When I settled in Toronto, only one dear friend knew my background as a foreign correspondent. That person was the late Tenny Soriano who himself had stints with the foreign press corps in Manila. (Related videos: https://www.youtube.com/watch?v=wN7EkMlNLgQ and https://www.youtube.com/watch?v=Z5Wuqttvm9Y).

At that time I noticed that most of the people in local newspaper publishing, except perhaps the departed Ruben Cusipag, were not familiar with such newspapers as the Asahi Shimbun in Japan and wire agencies like dpa (Deutsche Presse-Agentur), the German news agency headquartered in Hamburg, Germany.

I mention the two news organizations because I worked with them for a stretch of time. Before I joined Asahi and dpa, I struggled for stability even as I worked as a stringer for other foreign news agencies.

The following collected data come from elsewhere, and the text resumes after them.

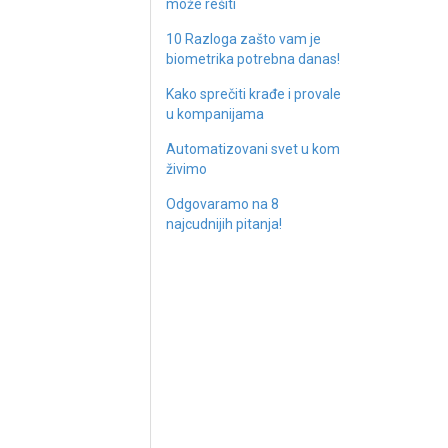
može rešiti
10 Razloga zašto vam je
biometrika potrebna danas!
Kako sprečiti krađe i provale
u kompanijama
Automatizovani svet u kom
živimo
Odgovaramo na 8
najcudnijih pitanja!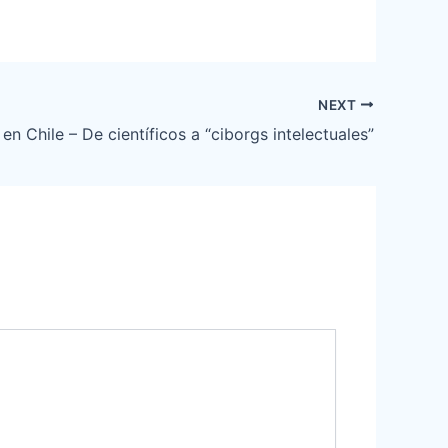
NEXT
 en Chile – De científicos a “ciborgs intelectuales”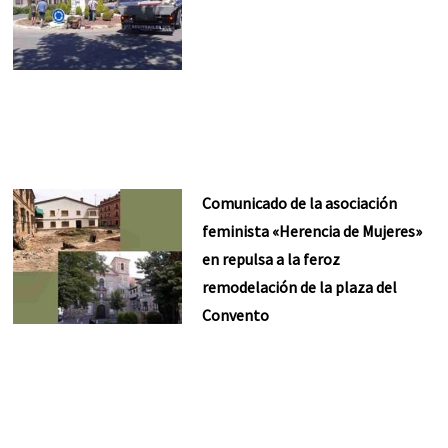
Comunicado de la asociación
feminista «Herencia de Mujeres»
en repulsa a la feroz
remodelación de la plaza del
Convento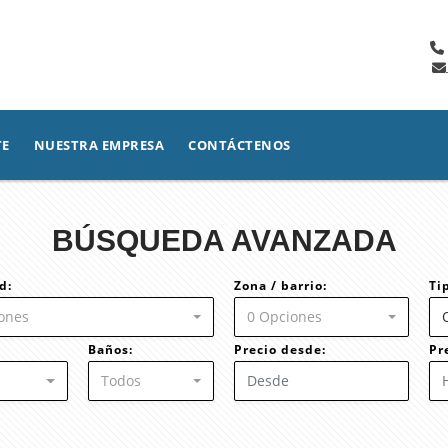
TE
NUESTRA EMPRESA
CONTÁCTENOS
BÚSQUEDA AVANZADA
d:
Zona / barrio:
Ti
ones
0 Opciones
Baños:
Precio desde:
Pr
Todos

When I moved to the United States after an exhausting coverage of the Philippines from the tail end of Ferdinand E. Marcos' term to his overthrow in February 1986, to Corazon C. Aquino's assumption of the presidency (1986-1992) through people power revolution, to the first year of her successor General Fidel V, Ramos in 1993, I believed I'm sufficiently knowledgeable to engage in all aspects of journalism and its genre. 

Filipino community newspapers in San Diego, California, and their owners and writers were not quite knowledgeable about news agencies except for the Associated Press and United Press International. 

That same situation was palpable in Toronto's Filipino community. The dozen or so tabloids I familiarized myself with from 2010 to when the COVID pandemic struck in 2019, were eerily striking. It only meant the local tabloids had not gone outside their geographic scope.

I don't blame anybody. As the proverb says: "ignorance is bliss," meaning not knowing is better than knowing and worrying.

So those people who threw their offensive epithets at me for no reason could be disregarded, not forgiven, even if they are manifestly ignorant.